Notebook con ventana en Google y sobre ellas unas manos tecleANDNDO
Notebook con ventana en Google


Para poder eliminar los prejuicios y estereotipos es importante hacer una reflexión profunda acerca de la propia mentalidad e ideas preconcebidas. Aquí te mostramos algunos consejos que seguro te ayudarán:


Reconoce cuáles son tus prejuicios e infórmate sobre ellos: piensa en las cosas que te llevan a formarte una impresión negativa de las personas y pregúntate ¿por qué?, puedes investigar en internet sobre cualquier tema que sea un prejuicio para ti.


Empatiza. ¿Cómo te sientes tú cuando sabes que te están juzgando sin darte la oportunidad de conocerte de verdad? Es molesto y te puede parecer injusto; Entonces antes de empezar a juzgar sin conocer, dale una oportunidad a la persona para conocerla.


Que tus amigos sean de grupos diferentes. La práctica de las habilidades sociales también ayuda a eliminar prejuicios y estereotipos. Si tienes la oportunidad de establecer lazos de amistad con distintas personas, esto te permitirá ampliar la mirada. Cuando además de tu grupo de amigos de la infancia o la adolescencia, disfrutas de planes con personas de la universidad o compañeros de trabajo, acrecientas tu marco de conocimiento porque cada ser humano es irrepetible.

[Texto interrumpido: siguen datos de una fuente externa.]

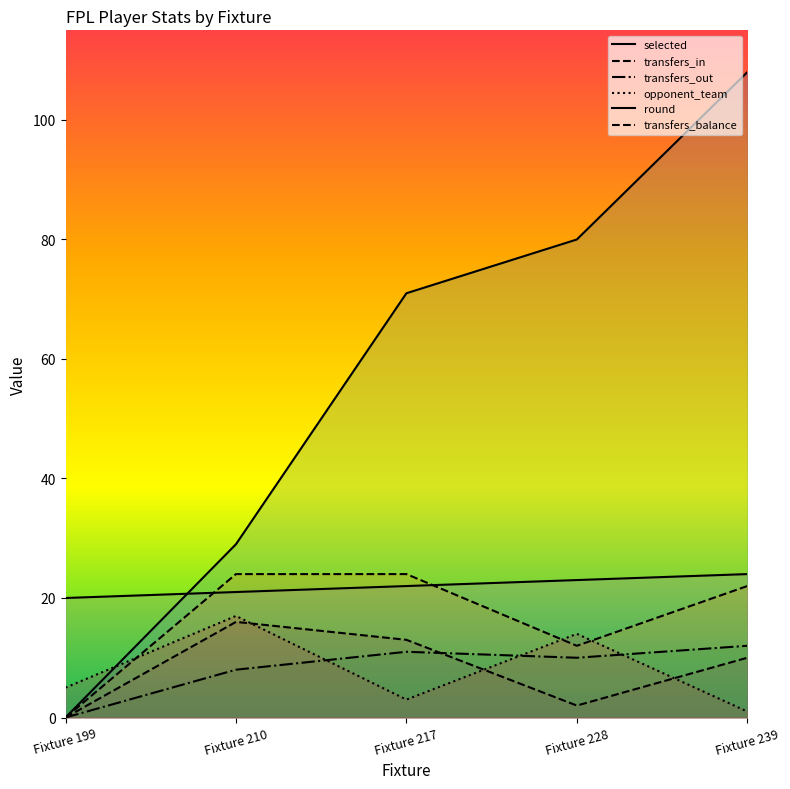

The value of selected at Fixture 199 is 0. True or false?

True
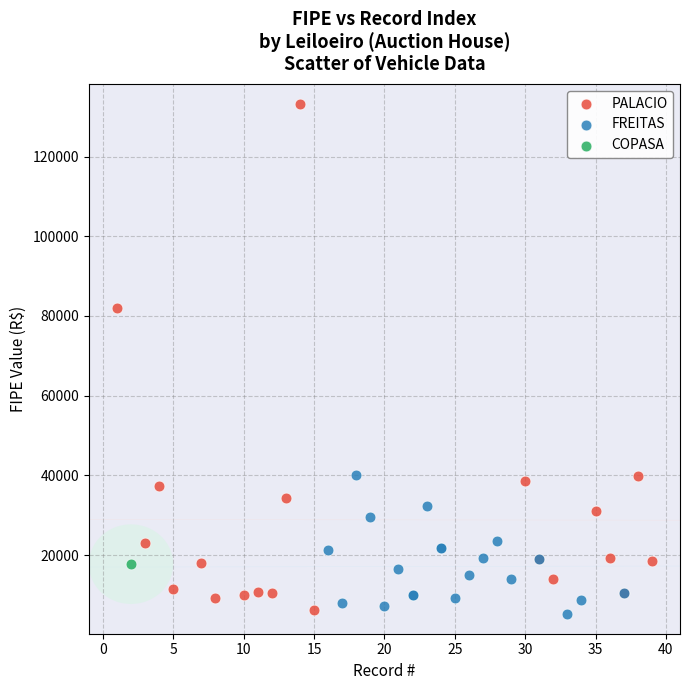

What are all the series names shown in the legend?

PALACIO, FREITAS, COPASA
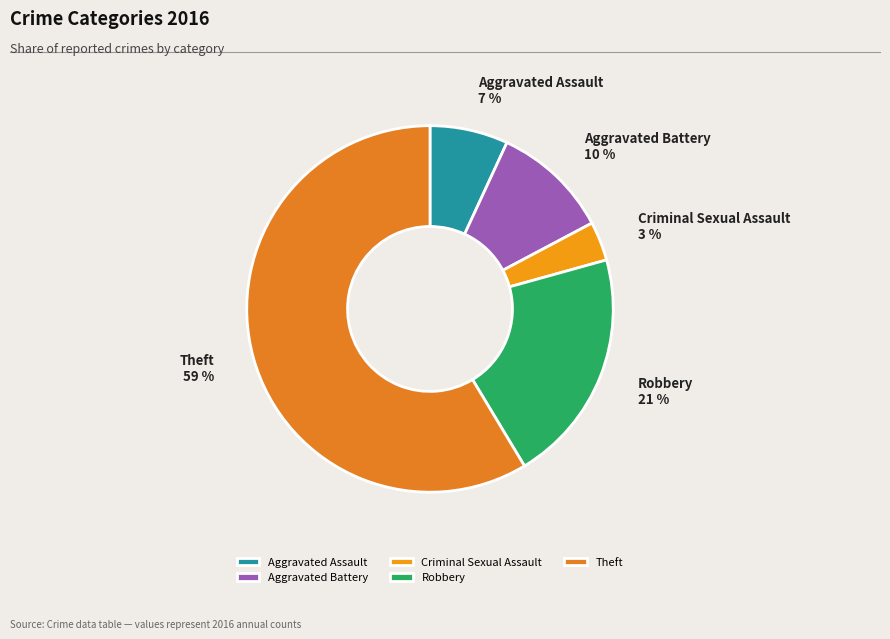

What is the smallest slice in the pie chart?

Criminal Sexual Assault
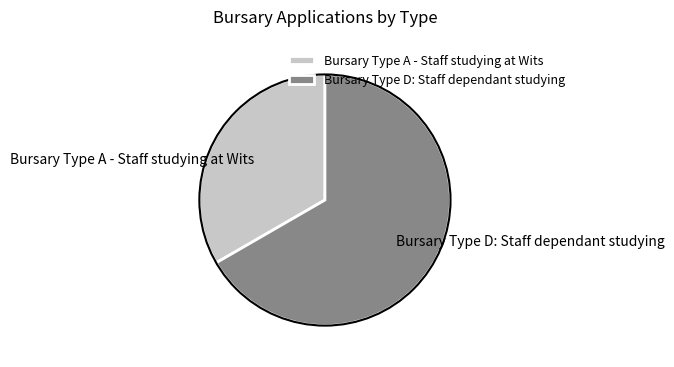

Combined, do Bursary Type A - Staff studying at Wits and Bursary Type D: Staff dependant studying account for over 50%?

Yes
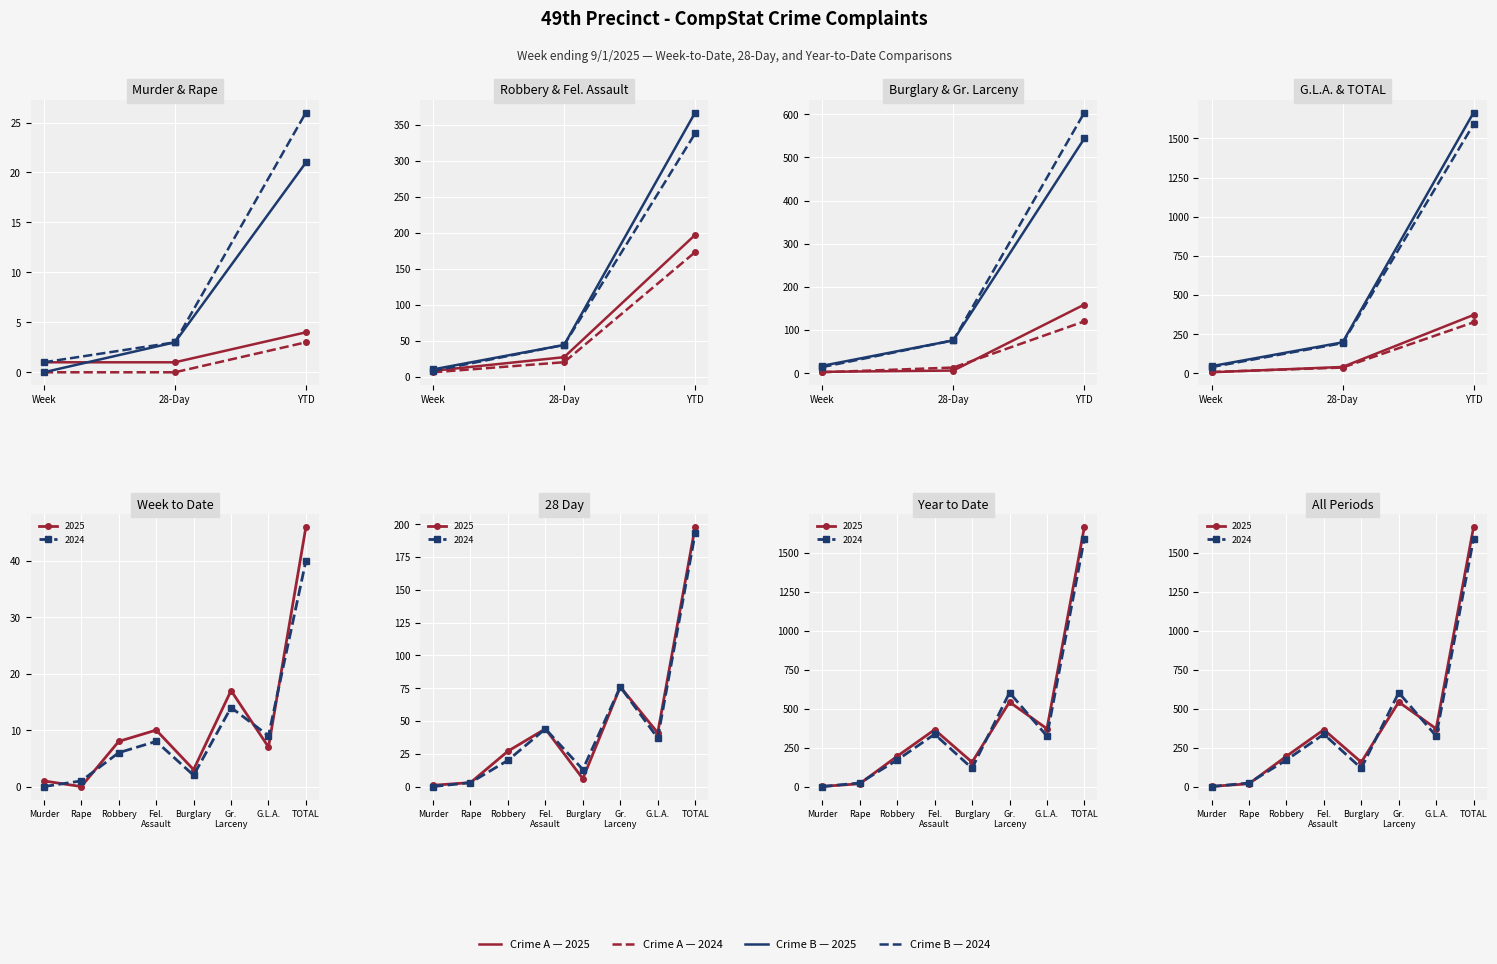

What is the sum of the 2025 YTD values at Fel. Assault and Gr. Larceny?

911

Evita las conclusiones anticipadas al conocer a una persona: No dejes que las opiniones o experiencias de los demás definan a cualquier persona que vayas a conocer. Por ejemplo, imagínate que conoces un compañero de curso que a primera vista pensaste que jamás podría ser tu amigo por como se llama o como habla, o cualquier otra idea preconcebida sobre su aspecto, hasta que comienzas a conocerlo y darte cuenta que tienes muchas cosas en común con esa persona y que podrán ser grandes amigos más allá de lo que te frenaba inicialmente.

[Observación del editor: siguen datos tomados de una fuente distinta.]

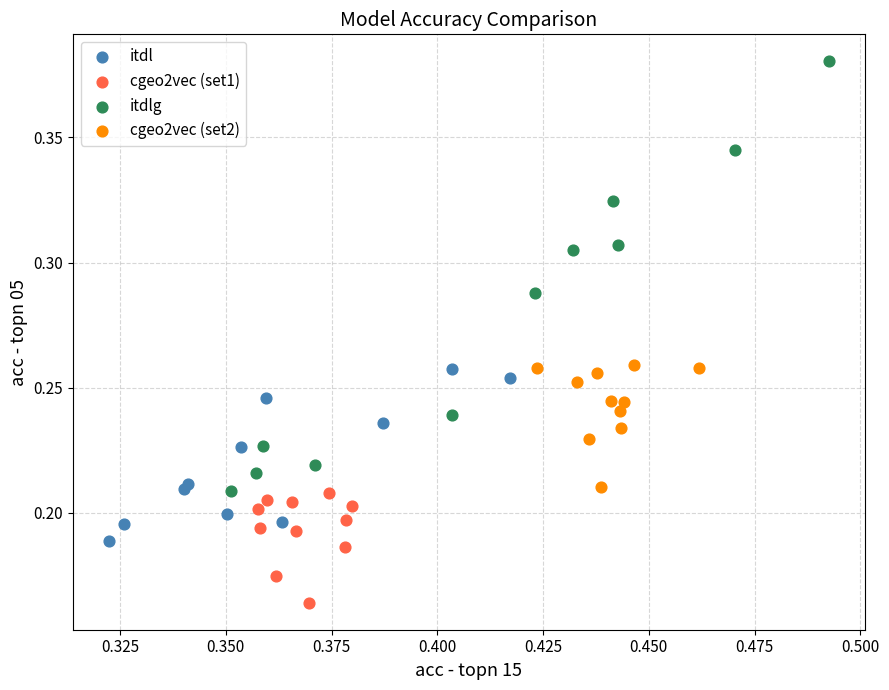

Which series reaches the minimum Y coordinate?

cgeo2vec (set1)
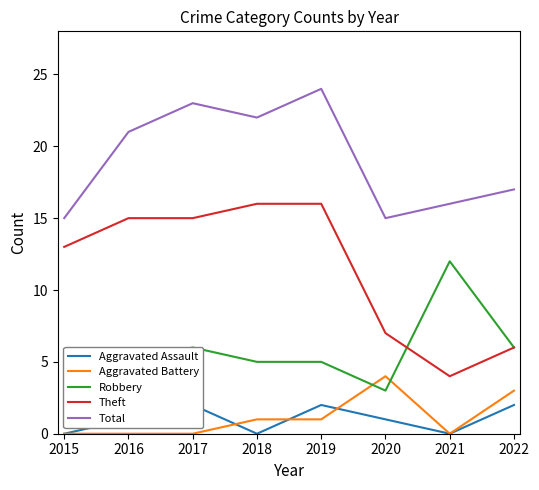

How many categories are shown in the chart?

8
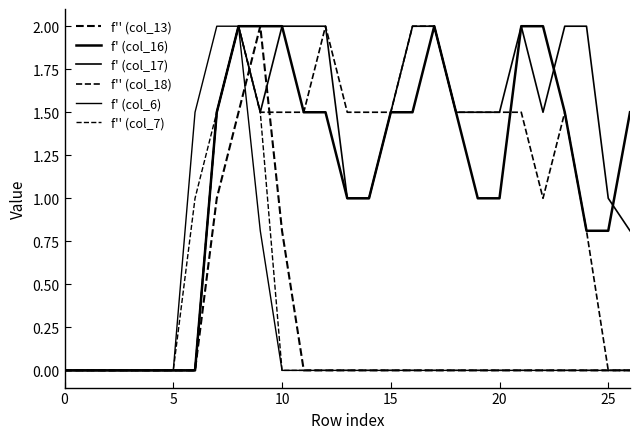

What is the average value of the f'' (col_7) series?

0.2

Culturizate. La cultura alimenta el sentido crítico y reflexivo, es decir, nos ayuda a pensar. Por tanto, herramientas como la lectura, el cine, el teatro, el arte y las conversaciones con amigos son especialmente educativas para alcanzar la profundidad del conocimiento.


Recuerda siempre que existe una diversidad de personas y debemos valorar a cada una tratándola con el mismo respeto. Piensa ¿Cómo te gustaría que te trataran si tú fueras la o el más diferente de tu grupo?


Intenta extender una mano amiga cuando te encuentres con alguien que está fuera de tu círculo de amistades e inclúyela de un modo que le haga sentir cómodo y pueda mostrar su potencial como amigo, de esta forma derivaras todas las barreras y prejuicios.